Agli israeliani non manca l’intelligenza politica per capire che questo ennesimo conflitto è di tipo superiore ai precedenti e che la vittoria sul campo non sarà sufficiente
Le opinioni pubbliche da sole non vincono le guerre. Possono, però, farle perdere. Senza il sostegno dell’opinione pubblica ucraina e delle opinioni pubbliche europee e degli Usa, il presidente Zelensky avrebbe già dovuto cedere all’aggressione russa.
Se in Russia fosse possibile la formazione di un’opinione pubblica, Putin avrebbe incontrato fin dall’inizio molte difficoltà a lanciare la sua “operazione militare speciale”; ancora più numerose difficoltà avrebbero fatto la loro comparsa nel mantenerla di fronte agli evidenti insuccessi.
Da parte sua impedire e bloccare le informazioni su quel che (non) succede sul territorio ucraino è la logica conseguenza del timore di reazioni dell’opinione pubblica che ricevesse quelle informazioni.
L’opinione pubblica
L’opinione pubblica in Israele, prima dell’assalto di Hamas, era profondamente divisa tra sostegno e critiche al governo di Netanyahu e allo stesso primo ministro. La guerra ha prodotto un riallineamento immediato a sostegno delle attività militari con le quali punire Hamas e garantire la sicurezza dello stato di Israele e la vita dei suoi cittadini.

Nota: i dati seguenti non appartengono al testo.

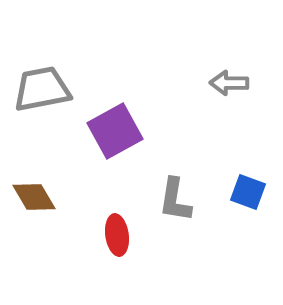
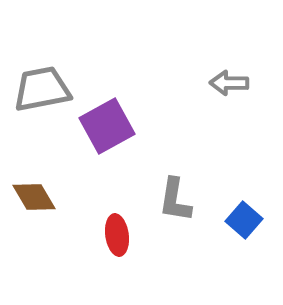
purple square: moved 8 px left, 5 px up
blue square: moved 4 px left, 28 px down; rotated 21 degrees clockwise
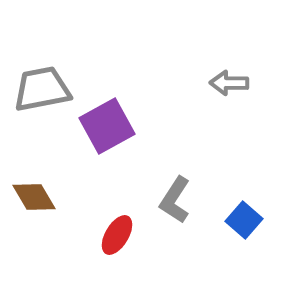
gray L-shape: rotated 24 degrees clockwise
red ellipse: rotated 39 degrees clockwise
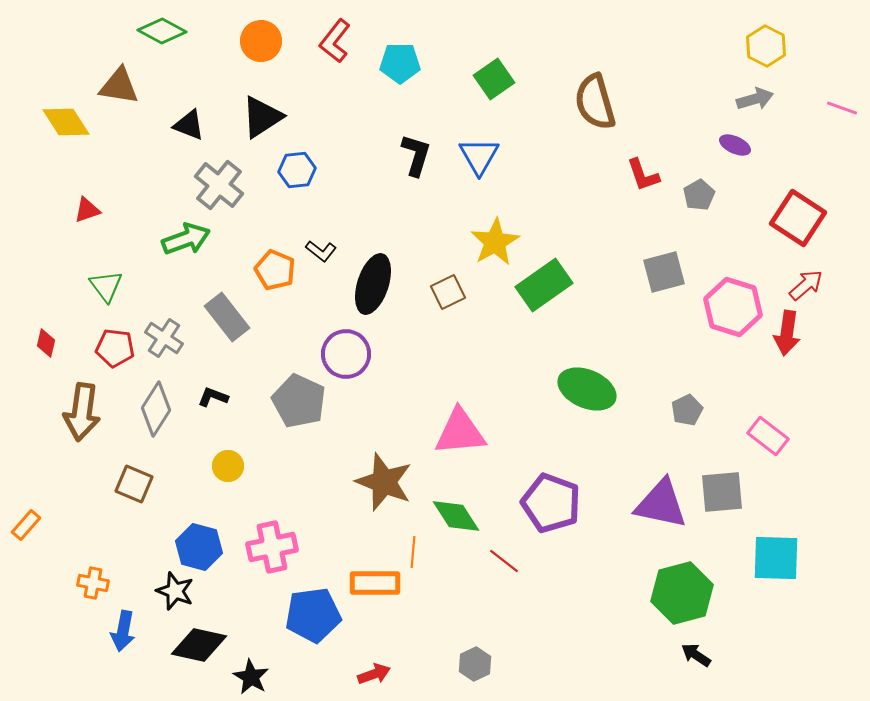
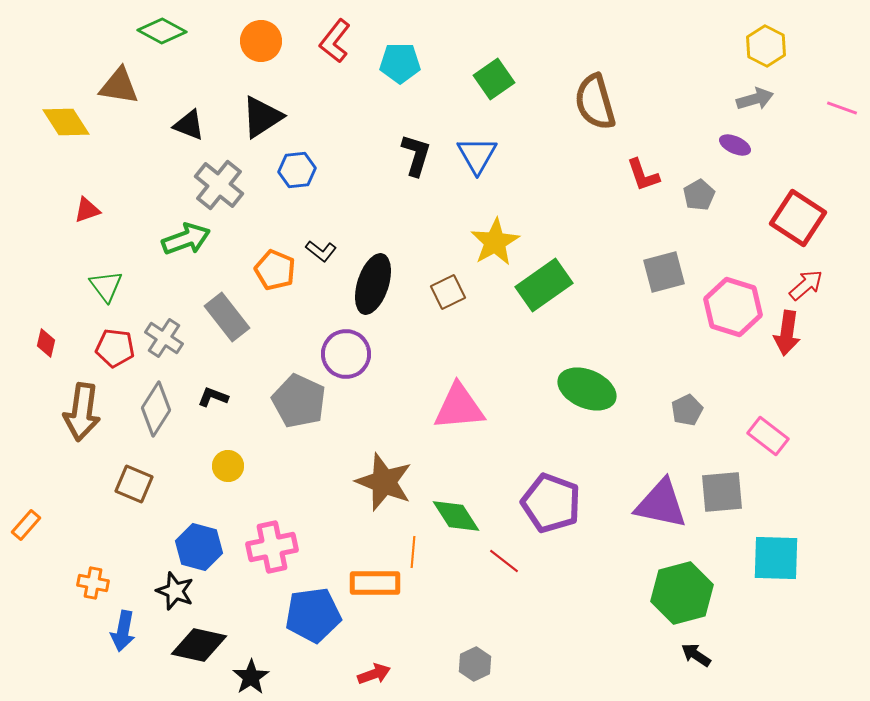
blue triangle at (479, 156): moved 2 px left, 1 px up
pink triangle at (460, 432): moved 1 px left, 25 px up
black star at (251, 677): rotated 9 degrees clockwise
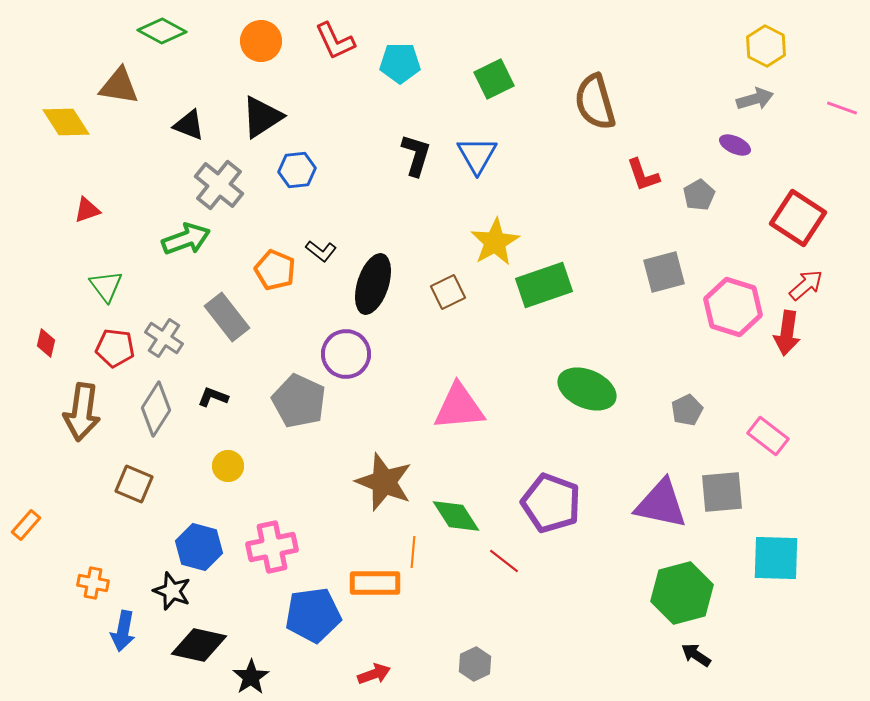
red L-shape at (335, 41): rotated 63 degrees counterclockwise
green square at (494, 79): rotated 9 degrees clockwise
green rectangle at (544, 285): rotated 16 degrees clockwise
black star at (175, 591): moved 3 px left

Rimane o, meglio, è emerso anche un dissenso su fino a che punto debba arrivare la rappresaglia israeliana, parte dell’opinione pubblica obiettando a misure contro i civili ritenute eccessive e molto criticate non solo da intellettuali di prestigio.
Non sono esclusivamente quelle misure, che continuano e non è possibile prevedere quando finiranno, e a quale prezzo per la popolazione civile di Gaza, ad avere spinto larga parte delle opinioni pubbliche non europee, ma pure occidentali, ad esempio, in America latina, a schierarsi fondamentalmente a favore dei palestinesi, spesso ricomprendendovi, non a torto, e maggioritariamente contro Israele.
Al proposito, la distinzione che, pure, bisogna sapere e voler fare fra antisionismo e antisemitismo viene sostanzialmente meno. Da buona parte delle opinioni pubbliche, più o meno non-democratiche, ma, ad esempio, Brasile, India, Sudafrica sono regimi democratici, hanno preso le parti dei palestinesi e di chi lotta per loro anche con le armi.
La vittoria non basta
Militarmente è molto probabile che Israele consegua i suoi obiettivi in tempi che forse avrebbe preferito più brevi. Tuttavia, ristabilire la situazione, tutt’altro che ottimale, che esisteva prima del 7 ottobre non garantisce affatto la sicurezza e la vita degli israeliani e del loro Stato.
Quelle opinioni pubbliche internazionali, nelle quali, è opportuno ricordarlo e sottolinearlo, serpeggia sempre una notevole dose di antiamericanismo, non dismetteranno la loro valutazioni negative su Israele, se non addirittura le rafforzeranno.
In vista di qualcosa che sia più, molto più delle tregue e degli armistizi spesso serviti e seguiti da conflitti più sanguinosi, il governo di Israele dovrebbe, forse, procedere a una de-escalation accompagnata da una offensiva diplomatica estesa e di grandi dimensioni.
L’autocontrollo sul campo nell’attacco a Gaza e quindi il favorire tutte le operazioni umanitarie necessarie debbono essere rivendicati molto più che come semplici segnali, ma come azioni concrete per aprire la strada ad un dopoguerra di accordi.
Agli israeliani non manca l’intelligenza politica per capire che questo ennesimo conflitto è di tipo superiore ai precedenti e che la vittoria sul campo non sarà sufficiente. L’obiettivo deve essere, con l’aiuto degli europei e, in misura reale, ma meno visibile, degli Usa mirare a influenzare profondamente, in maniera decisiva le opinioni pubbliche occidentali e soprattutto fuori occidente. Sarebbe/sarà positivo anche in un’ottica globale.